Stephen Hoffman seaohveh at hoffmanlabs.invalid
Mon Dec 17 11:14:15 EST 2018


On 2018-12-17 05:41:28 +0000, Phillip Helbig (undress to reply said:

> In article <pv6m04$c9f$1 at dont-email.me>, Stephen Hoffman 
> <seaohveh at hoffmanlabs.invalid> writes:

>> As you're almost certainly referencing compilers there, that's not been 
>> a product differentiator in recent years,
> 
> What about Fortran 2018?

What about it?  VSI is not going to create a bespoke and 
performance-competitive Fortran 2018 compiler.

Not going to happen.

VSI doesn't have the schedule or budget or staff for that.
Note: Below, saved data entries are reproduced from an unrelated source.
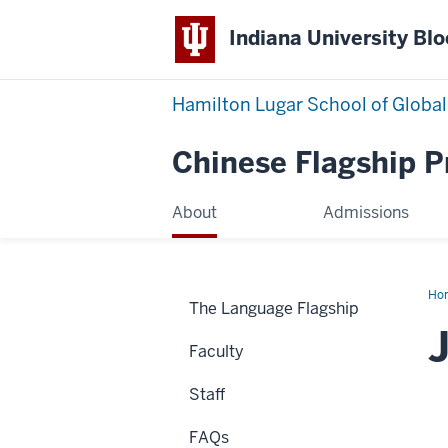
Indiana University Bl
Hamilton Lugar School of Global
Chinese Flagship 
About
Admissions
Ho
The Language Flagship
Bar
Faculty
Staff
FAQs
The bespoke and performance-competitive compiler effort won't provide 
enough incremental revenue over grafting the existing Fortran front-end 
onto LLVM, and of adopting and contributing to flang as that evolves 
forward.

>> You've indicated you're an EDT user.  Go try LSEDIT.  See how that  
>> changes your approach to source code development.  The keypad is that 
>> of EDT (or EDT keypad can be selected), so what's new is the command 
>> line interface in the editor, and a few shortcuts such as ^F and ^G in 
>> the diagnostic review window after a COMPILE /REVIEW command.
> 
> I've used LSEDIT a few times.  I have a huge number of macros in EDT by 
>  now.  I tend to have code in one window, make changes, save them (yes, 
>  via an EDT macro), compile, link, and run in another, and so on.  
> Enough  for me.

Sure.  It works.  But because you haven't used new tooling—much like 
the glue-code that OpenVMS apps tend to accrete—the effort in your 
existing approach is invisible to you.

 I certainly hadn't recognized glue code as an issue, until I saw folks 
working to reduce that.  Nor recognized the down-revision tooling until 
I'd used newer tooling, for that matter.